**Questions on the material**:
1. In the passage about the four children, how much did Marissa weigh when she was born?
2. Write the next part of the passage about the four children, picking up after its final sentence.

**Text excerpt**:
◇ ◇ ◇

David, 13, made me laugh even as a baby. He looks pretty much the same as he did from the first glance I had at him in the nursery window. He just makes you laugh.

Jonathan, 12, was so cute and became very sick a week he was born, so we prayed fiercely for him and cried when we saw him so lifeless. We recounted the fateful tale to him last week on his 12th birthday.

Marissa, soon to be 11, was two months premature and the tiniest baby I had ever seen. Her socks didn’t even touch her ankles, but hung like cuffs. And her hair was red even at 3lb 9oz.

Emily, 6, was another miracle baby. My dad had died three months before she was born, and my sister had been on bed rest all through that time determined to see the pregnancy through. My first memory of Emily was seeing her wailing as she went through the “welcome to the world” nursery assembly line. She still does a great job of making herself known when she enters the room.

◇ ◇ ◇

**Given entries**:
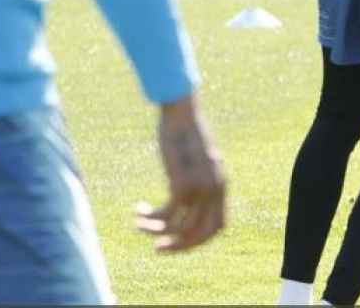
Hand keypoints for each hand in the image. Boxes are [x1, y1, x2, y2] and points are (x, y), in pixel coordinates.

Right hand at [135, 95, 225, 252]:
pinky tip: (138, 210)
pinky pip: (167, 214)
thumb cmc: (184, 134)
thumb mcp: (196, 161)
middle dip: (178, 246)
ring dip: (155, 231)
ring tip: (138, 223)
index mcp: (221, 185)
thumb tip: (185, 198)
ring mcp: (200, 187)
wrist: (181, 112)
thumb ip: (197, 180)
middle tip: (156, 248)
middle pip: (200, 233)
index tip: (178, 241)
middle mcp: (215, 189)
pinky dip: (151, 218)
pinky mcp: (182, 182)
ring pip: (179, 228)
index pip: (218, 227)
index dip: (199, 240)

◇ ◇ ◇

**Responses**:
1. 3lb 9oz.

2.
It’s been so neat to see their personalities develop and know that some things, such as brains and cuteness (and being a smart alec--which they are all very good at just like me) are family traits that are passed down. They are chess champions, dog trainers, dancers, comedians, actors and actresses, and love God. And they are my precious, so precious, nieces and nephews.

(Christan, sorry the pic of you has one of your eyes squinting. I’ll do a special Christan page soon.)